Nach Berlin zog es Patricio Farrell 2014 – „einerseits aufgrund eines spannenden Jobangebots, anderseits weil ich mir gut vorstellen konnte, in einer größeren Stadt zu leben. Vorher hatte ich für die Promotion im deutlich kleineren britischen Oxford gelebt.“ Von 2017 bis 2019 übernahm der Mathematiker als Zwischenstation eine Vertretungsprofessur an der Technischen Universität Hamburg. Doch inzwischen ist Patricio Farrell in der Brain City Berlin als Wissenschaftler und Dozent am Weierstraß-Institut für Angewandte Analysis und Stochastik (WIAS) als Forschungsgruppenleiter „Numerische Methoden für innovative Halbleiter-Bauteile“ fest verankert.

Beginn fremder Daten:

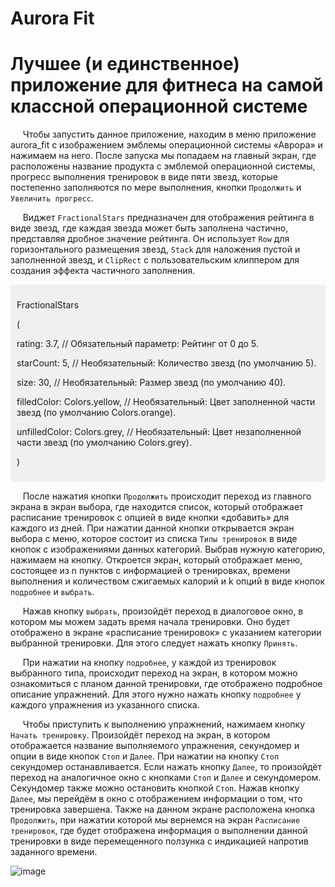 # Aurora Fit


# Лучшее (и единственное) приложение для фитнеса  на самой классной операционной системе


&nbsp;&nbsp;&nbsp;&nbsp;&nbsp;Чтобы запустить данное приложение, находим в меню приложение aurora_fit с изображением эмблемы операционной системы «Аврора» и нажимаем на него. После запуска мы попадаем на главный экран, где расположены название продукта с эмблемой операционной системы, прогресс выполнения тренировок в виде пяти звезд, которые постепенно заполняются по мере выполнения, кнопки `Продолжить` и `Увеличить прогресс`. 

&nbsp;&nbsp;&nbsp;&nbsp;&nbsp;Виджет `FractionalStars` предназначен для отображения рейтинга в виде звезд, где каждая звезда может быть заполнена частично, представляя дробное значение рейтинга. Он использует `Row` для горизонтального размещения звезд, `Stack` для наложения пустой и заполненной звезд, и `ClipRect` с пользовательским клиппером для создания эффекта частичного заполнения.

<div style="background-color: #f0f0f0; padding: 10px; border-radius: 5px;">
<p>FractionalStars</p>

<p>(</p>

  <p>rating: 3.7, // Обязательный параметр: Рейтинг от 0 до 5.</p>
  
  <p>starCount: 5, // Необязательный: Количество звезд (по умолчанию 5).</p>
  
  <p>size: 30,      // Необязательный: Размер звезд (по умолчанию 40).</p>
  
  <p>filledColor: Colors.yellow, // Необязательный: Цвет заполненной части звезд (по умолчанию Colors.orange).</p>
  
  <p>unfilledColor: Colors.grey, // Необязательный: Цвет незаполненной части звезд (по умолчанию Colors.grey).</p>
  
<p>)</p>
</div>

&nbsp;&nbsp;&nbsp;&nbsp;&nbsp;После нажатия кнопки `Продолжить` происходит переход из главного экрана в экран выбора, где находится список, который отображает расписание тренировок с опцией в виде кнопки «добавить» для каждого из дней. При нажатии данной кнопки открывается экран выбора с меню, которое состоит из списка `Типы тренировок` в виде кнопок с изображениями данных категорий. Выбрав нужную категорию, нажимаем на кнопку. Откроется экран, который отображает меню, состоящее из n пунктов с информацией о тренировках, времени выполнения и количеством сжигаемых калорий и k опций в виде кнопок `подробнее` и `выбрать`. 
  
&nbsp;&nbsp;&nbsp;&nbsp;&nbsp;Нажав кнопку `выбрать`, произойдёт переход в диалоговое окно, в котором мы можем задать время начала тренировки. Оно будет отображено в экране «расписание тренировок» с указанием категории выбранной тренировки. Для этого следует нажать кнопку `Принять`.  
  
&nbsp;&nbsp;&nbsp;&nbsp;&nbsp;При нажатии на кнопку `подробнее`, у каждой из тренировок выбранного типа, происходит переход на экран, в котором можно ознакомиться с планом данной тренировки, где отображено подробное описание упражнений. Для этого нужно нажать кнопку `подробнее` у каждого упражнения из указанного списка. 
  
&nbsp;&nbsp;&nbsp;&nbsp;&nbsp;Чтобы приступить к выполнению упражнений, нажимаем кнопку `Начать тренировку`. Произойдёт переход на экран, в котором отображается название выполняемого упражнения, секундомер и опции в виде кнопок `Стоп` и `Далее`. При нажатии на кнопку `Стоп` секундомер останавливается. Если нажать кнопку `Далее`, то произойдёт переход на аналогичное окно с кнопками `Стоп` и `Далее` и секундомером. Секундомер также можно остановить кнопкой `Стоп`. Нажав кнопку `Далее`, мы перейдём в окно с отображением информации о том, что тренировка завершена. Также на данном экране расположена кнопка `Продолжить`, при нажатии которой мы вернемся на экран `Расписание тренировок`, где будет отображена информация о выполнении данной тренировки в виде перемещенного ползунка с индикацией напротив заданного времени.
  
![image](https://github.com/user-attachments/assets/6cbce946-1f37-432e-9de0-144aeba3e7c3)
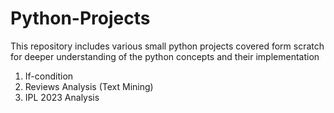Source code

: # Python-Projects

This repository includes various small python projects covered form scratch for deeper understanding of the python concepts and their implementation

1. If-condition
2. Reviews Analysis (Text Mining)
3. IPL 2023 Analysis
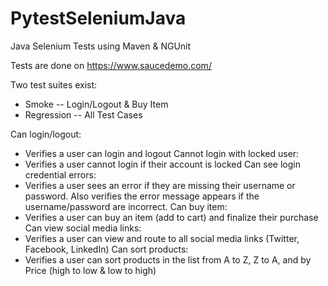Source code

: # PytestSeleniumJava

Java Selenium Tests using Maven & NGUnit

Tests are done on https://www.saucedemo.com/

Two test suites exist:
  - Smoke
    -- Login/Logout & Buy Item
  - Regression
    -- All Test Cases

Can login/logout: 
  - Verifies a user can login and logout
Cannot login with locked user:
  - Verifies a user cannot login if their account is locked
 Can see login credential errors:
  - Verifies a user sees an error if they are missing their username or password. Also verifies the error message appears if the username/password are incorrect.
 Can buy item:
  - Verifies a user can buy an item (add to cart) and finalize their purchase
 Can view social media links:
  - Verifies a user can view and route to all social media links (Twitter, Facebook, LinkedIn)
 Can sort products:
  - Verifies a user can sort products in the list from A to Z, Z to A, and by Price (high to low & low to high)
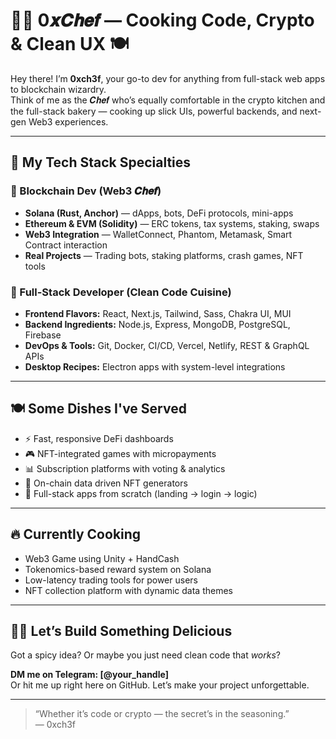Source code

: # 👨‍🍳 0𝒙𝑪𝒉𝒆𝒇 — Cooking Code, Crypto & Clean UX 🍽️

Hey there! I’m **0xch3f**, your go-to dev for anything from full-stack web apps to blockchain wizardry.  
Think of me as the 𝑪𝒉𝒆𝒇 who’s equally comfortable in the crypto kitchen and the full-stack bakery — cooking up slick UIs, powerful backends, and next-gen Web3 experiences.

---

## 🧂 My Tech Stack Specialties

### 🍜 Blockchain Dev (Web3 𝑪𝒉𝒆𝒇)
- **Solana (Rust, Anchor)** — dApps, bots, DeFi protocols, mini-apps
- **Ethereum & EVM (Solidity)** — ERC tokens, tax systems, staking, swaps
- **Web3 Integration** — WalletConnect, Phantom, Metamask, Smart Contract interaction
- **Real Projects** — Trading bots, staking platforms, crash games, NFT tools

### 🍱 Full-Stack Developer (Clean Code Cuisine)
- **Frontend Flavors:** React, Next.js, Tailwind, Sass, Chakra UI, MUI
- **Backend Ingredients:** Node.js, Express, MongoDB, PostgreSQL, Firebase
- **DevOps & Tools:** Git, Docker, CI/CD, Vercel, Netlify, REST & GraphQL APIs
- **Desktop Recipes:** Electron apps with system-level integrations

---

## 🍽️ Some Dishes I've Served

- ⚡ Fast, responsive DeFi dashboards
- 🎮 NFT-integrated games with micropayments
- 📊 Subscription platforms with voting & analytics
- 🧪 On-chain data driven NFT generators
- 🚀 Full-stack apps from scratch (landing → login → logic)

---

## 🔥 Currently Cooking

- Web3 Game using Unity + HandCash  
- Tokenomics-based reward system on Solana  
- Low-latency trading tools for power users  
- NFT collection platform with dynamic data themes

---

## 🧑‍🍳 Let’s Build Something Delicious

Got a spicy idea? Or maybe you just need clean code that *works*?

**DM me on Telegram: [@your_handle]**  
Or hit me up right here on GitHub. Let’s make your project unforgettable.

---

> “Whether it’s code or crypto — the secret’s in the seasoning.”  
> — 0xch3f
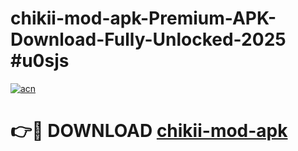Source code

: # chikii-mod-apk-Premium-APK-Download-Fully-Unlocked-2025 #u0sjs

[![acn](https://github.com/user-attachments/assets/0f9c940e-d8b0-45ae-aac7-cd30a18b3e1c)](https://app.mediaupload.pro?title=chikii-mod-apk&ref=07M)

# 👉🔴 DOWNLOAD [chikii-mod-apk](https://app.mediaupload.pro?title=chikii-mod-apk&ref=07M)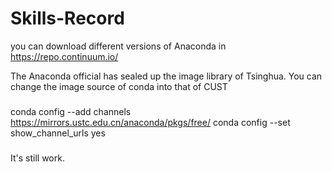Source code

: # Skills-Record

you can download different versions of Anaconda in https://repo.continuum.io/

The Anaconda official has sealed up the image library of Tsinghua. You can change the image source of conda into that of CUST 

###
conda config --add channels https://mirrors.ustc.edu.cn/anaconda/pkgs/free/
conda config --set show_channel_urls yes
### 

It's still work.
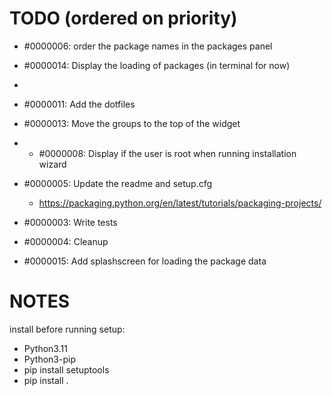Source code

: 






# TODO (ordered on priority)



- #0000006: order the package names in the packages panel
- #0000014: Display the loading of packages (in terminal for now)
- 
- #0000011: Add the dotfiles

- #0000013: Move the groups to the top of the widget
- - #0000008: Display if the user is root when running installation wizard
- #0000005: Update the readme and setup.cfg
  - https://packaging.python.org/en/latest/tutorials/packaging-projects/
- #0000003: Write tests
- #0000004: Cleanup
- #0000015: Add splashscreen for loading the package data 




# NOTES

install before running setup:
- Python3.11
- Python3-pip
- pip install setuptools
- pip install .


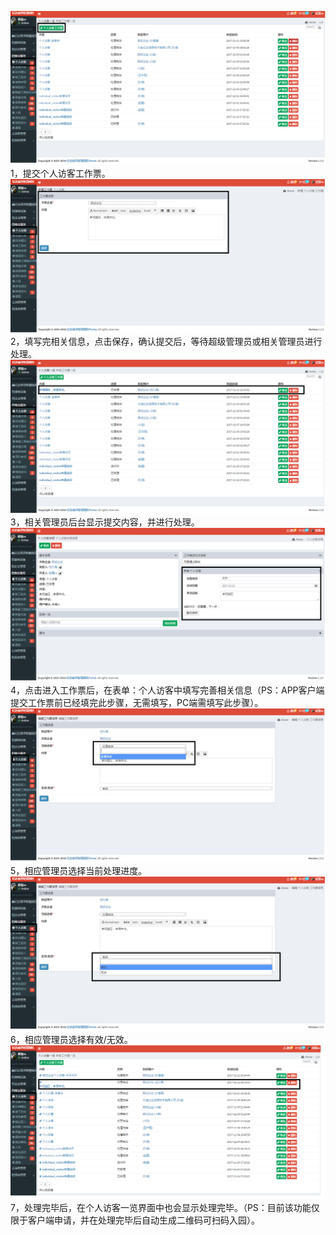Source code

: ![](/assets/个人访客流程1.png)1，提交个人访客工作票。![](/assets/个人访客流程2.png)2，填写完相关信息，点击保存，确认提交后，等待超级管理员或相关管理员进行处理。![](/assets/个人访客流程3.png)3，相关管理员后台显示提交内容，并进行处理。![](/assets/个人访客流程4.png)4，点击进入工作票后，在表单：个人访客中填写完善相关信息（PS：APP客户端提交工作票前已经填完此步骤，无需填写，PC端需填写此步骤）。![](/assets/个人访客流程5.png)5，相应管理员选择当前处理进度。![](/assets/个人访客流程6.png)6，相应管理员选择有效/无效。![](/assets/个人访客流程7.png)7，处理完毕后，在个人访客一览界面中也会显示处理完毕。（PS：目前该功能仅限于客户端申请，并在处理完毕后自动生成二维码可扫码入园）。

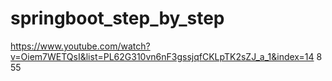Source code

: # springboot_step_by_step

https://www.youtube.com/watch?v=Oiem7WETQsI&list=PL62G310vn6nF3gssjqfCKLpTK2sZJ_a_1&index=14
8 55
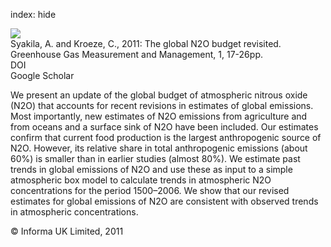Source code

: index: hide

<div class="Citation">
    <div class="Citation-thumb CitationThumb-linked"  data-href="https://doi.org/10.3763/ghgmm.2010.0007">
      <img src="https://static.claimspace.cloud/climate-study-static/refs/thumbs/6/Syakila_and_Kroeze_2011-thumb.png" />
    </div>

  <div class="Citation-body">
    <div class="Citation-text">Syakila, A. and Kroeze, C., 2011: The global N2O budget revisited. <span class="Article-journal">Greenhouse Gas Measurement and Management, </span><span class="Article-volume">1, </span>17-26pp.</div>
    <div class="Citation-links">
      <div class="CitationLink" data-href="https://doi.org/10.3763/ghgmm.2010.0007">
        <div class="CitationLink-icon CitationLink-Doi"></div>
        <div class="CitationLink-text">DOI</div>
      </div>
      <div class="CitationLink" data-href="https://scholar.google.com/scholar?q=10.3763/ghgmm.2010.0007">
        <div class="CitationLink-icon CitationLink-Scholar"></div>
        <div class="CitationLink-text">Google Scholar</div>
      </div>
    </div>
  </div>
</div>

We present an update of the global budget of atmospheric nitrous oxide (N2O) that accounts for recent revisions in estimates of global emissions. Most importantly, new estimates of N2O emissions from agriculture and from oceans and a surface sink of N2O have been included. Our estimates confirm that current food production is the largest anthropogenic source of N2O. However, its relative share in total anthropogenic emissions (about 60%) is smaller than in earlier studies (almost 80%). We estimate past trends in global emissions of N2O and use these as input to a simple atmospheric box model to calculate trends in atmospheric N2O concentrations for the period 1500–2006. We show that our revised estimates for global emissions of N2O are consistent with observed trends in atmospheric concentrations.

<div class="Citation-copy">
&copy; Informa UK Limited, 2011
</div>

Dabei arbeiten er und sein Team auch mit anderen Berliner Forschungseinrichtungen wie dem Paul-Drude-Institut für Festkörperelektronik (PDI) oder dem Leibniz-Institut für Kristallzüchtung (IKZ) zusammen. Auch in das von der Deutschen Forschungsgemeinschaft (DFG) geförderte, institutionsübergreifende Berliner Mathematik-Exzellenz-Cluster MATH+ ist er wissenschaftlich eingebunden.
„In Berlin gibt es einerseits mehrere exzellente Mathematik-Institutionen – drei Universitäten und zwei Forschungsinstitute – und eine Fülle an naturwissenschaftlichen Forschungseinrichtungen, die spannende Grundlagen-Forschung betreiben. Diese stellen spannende Fragen, die ich mit mathematischen Methoden zu beantworten versuche“, erläutert Patricio Farrell die für ihn wichtigen Standortvorteile. „Hinzu kommt, dass Berlin international attraktiv ist. Viele interessante Forscherinnen und Forscher besuchen die Stadt.“ Er selbst schätzt an Berlin vor allem die Vielfalt, Weltoffenheit und Toleranz.“
Jungen Wissenschaftlerinnen und Wissenschaftlern, die nach Berlin kommen möchten, empfiehlt Patricio Ferrell, sich erst einmal einen Überblick über die Möglichkeiten zu verschaffen, die die Stadt bietet. Und im zweiten Schritt dann auch fachgebietsangrenzend schauen, was zu den eigenen Interessen und Fähigkeiten passt. „Es ist sinnvoll, sich so früh wie möglich gezielt zu vernetzen“, so der Brain City-Botschafter. „Wer weiß: Vielleicht ergibt sich über ein Telefonat oder ein Online-Treffen so bereits eine konkrete berufliche Chance.“ (vdo)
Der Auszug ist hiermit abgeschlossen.